Weather is humid, a little warm for my taste. It’s about 70 or 75 during the day and 55 or so at night, and really comfortable then. We walk everywhere in our little area and the common job is taxi driver. Traffic is absolutely crazy! I don't think I've seen any accidents either, and that’s even crazier. People drive slower than on Keene, but they drive close and they don’t stop for anyone, which is only a problem on the bigger streets. Today I saw a dog get hit by a bus, and just run screaming away (redact that for grandma’s sake) there are dogs absolutely everywhere, and none look right, mixes of breeds like a poodle head with the body of a dachshund. I have only been confronted with one, and I accidentally kicked it when it got too close, a reflex I promise...most dogs run if you yell “afuera!” at them. Uhhh I don't know what else to write, so send me questions. I am attaching a few pictures of our room and also of some street sights.

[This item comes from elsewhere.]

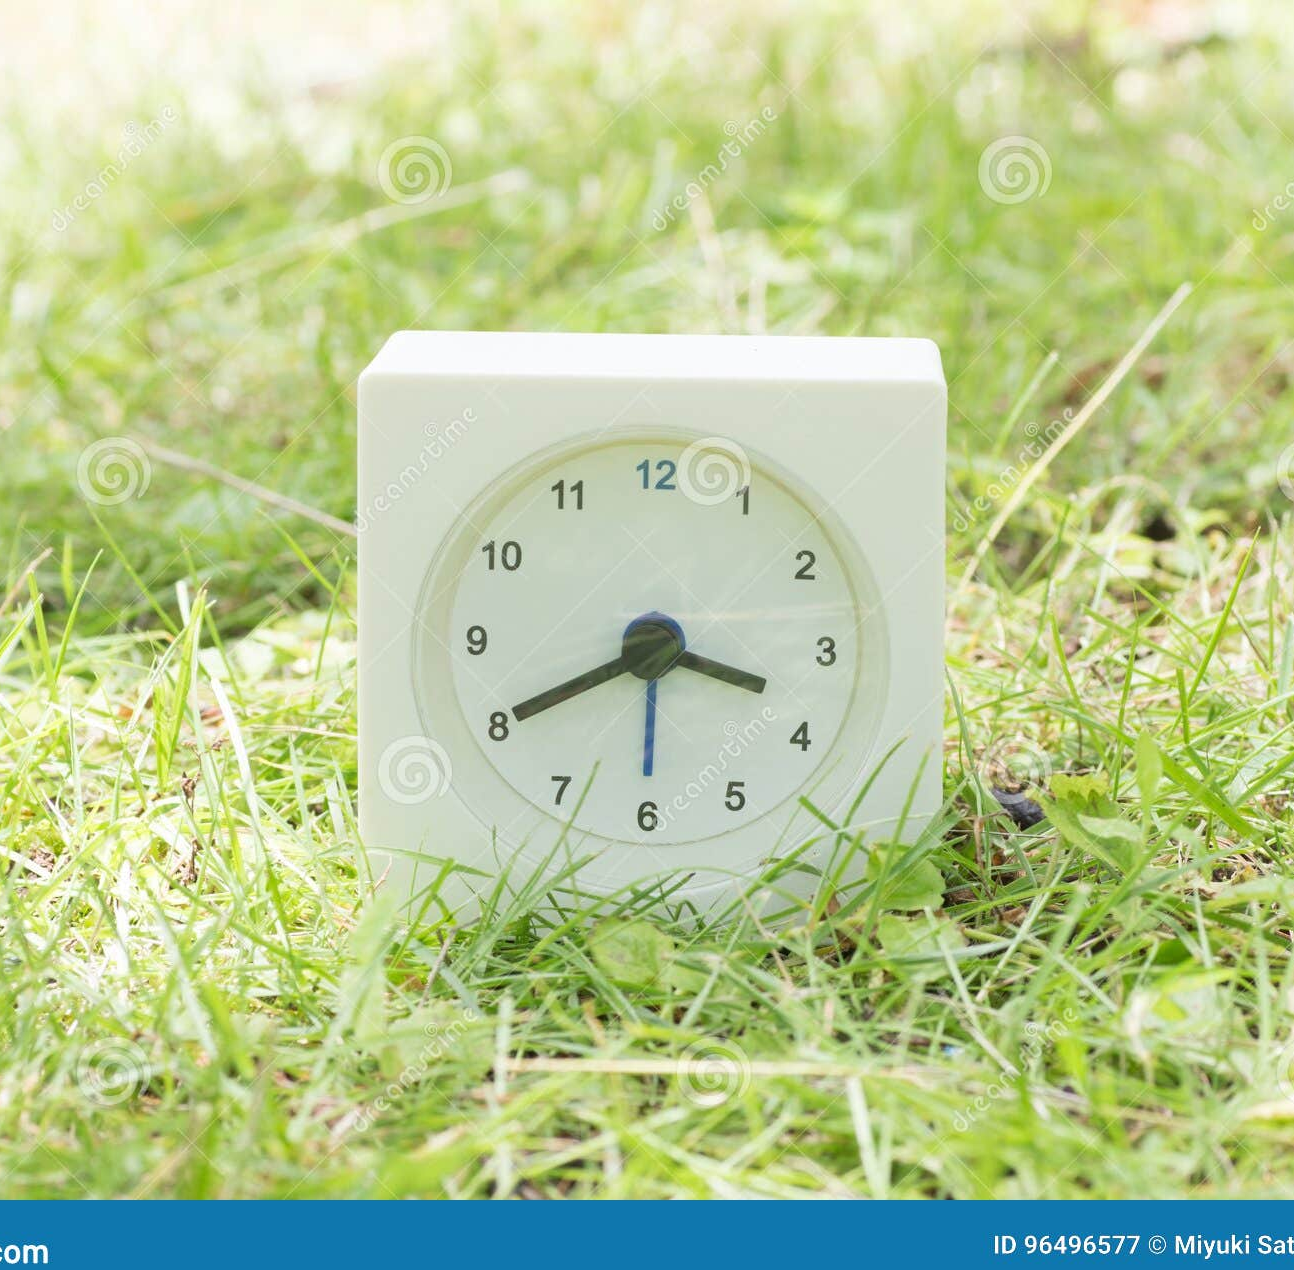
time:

I love you all. It sounds like the major thing from the other emails I received is to have faith. That’s big here as well. If I don't have faith to learn the language or the area, how am I supposed to get anything done. Life as a whole is an act of faith because no one knows how everything works out, but it does! Congrats to Darci and Joe on the fabulous internships achievements. Also to Kolby for his soccer and keeping the grades up.